When one compares the contemporary stories of the great pestilential invasion, to complete them one by the other, one must not lose sight of the fact that Evagre, much younger than Procope, had survived for many years. The epidemic, which had not ceased to travel the world, had multiplied the facts connected with its history. When Evagre took the pen to record this memory, he had collected some new information which their date recommends to the attention of the epidemics.

“It was not uncommon,” he says, “to see in the infected cities, some families completely destroyed. Often everything was limited to the extinction of one or two families, the rest of the population being spared. Finally, the families that had not counted victims, were only affected the following year. “This last observation had doubtless astonished Evagre, since he thinks it must guarantee especially its accuracy:” Sicut accurata observatione comperimus. ”

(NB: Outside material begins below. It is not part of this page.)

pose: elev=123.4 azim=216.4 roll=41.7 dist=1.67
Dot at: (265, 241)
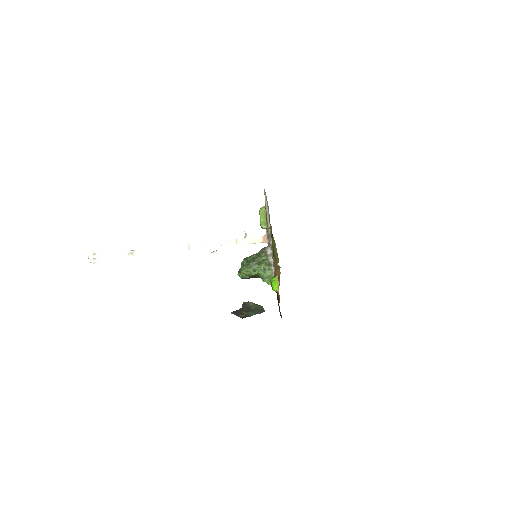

These simple lines deserve a long comment. I will content myself with pointing out that they bring to light this community of hereditary and consanguineous dispositions, which seems to indicate to the blows of epidemics the members of the same family. I have elsewhere said that Evagre had the misfortune to give this fact his personal confirmation; the scourge that had struck him in his childhood had been ruthlessly relentless on his own, taking a new toll each time.

The relationship, as stated Senac, is in such a case, a contagion species . It is certain that it is the source of congenital morbid susceptibilities, which, in many cases, naturally reinforces the prolonged action of the same influences of climate, atmosphere, habitation, diet, profession, & c. That a popular disease comes to burst, it finds modified organisms in the same direction, and prepared to fertilize the germ. This explanation is not only adapted to Evagre’s observations, but to some analogous facts which have attracted the attention of several epidemics, and that we have treated incredible because we have not known realize.

Diemerbroeck has seen, for example, several families whose members, although separated and residing in plague-free places, were attacked at the same time as those of their parents who had not left the outbreak of the epidemic.

An inhabitant of Nijmegen, frightened at the progress of the plague, sent two of his sons to Gorcum, a Dutch town, whose health was perfect, and he kept the third with him. The two emigrants spent three months in the best state of health; but they were suddenly mortally struck by the plague, at a very near time than where their father and brother, who had not left Nijmegen were also carried .

Is this an attack of spontaneous plague? or a virulent incubation that would have lasted three months? Whatever explanation one prefers, the coincidence is worth of note .

The documents I extracted from the main contemporary relations of the famous outbreak of the inguinal plague suffice to attribute to it the characteristic of the great popular diseases: universality of domination, originality of symptoms, specificity of nature, indomitable lethality, resistance to treatment: nothing is wanting, except, it will be said, novelty, which is no longer admissible in the present state of the question. But from this point of view, it will not be disputed that it was unknown to our West, when it undertook for the first time its journey around the world, and that it did not recall any of the diseases included in the official nosological framework. .

After ravaging Constantinople, where we studied it, it spread to Liguria, to Gaul, to Spain, whence it was carried to Marseilles by an infected ship. She then reappeared in the East, and in her periodical returns she always displayed the same fury.

It is a fact that I want to establish well. It is because the plague has remained faithful to its precedents, and has preserved through the centuries, this mobility and this unforeseen of forms that surprised Procope so much.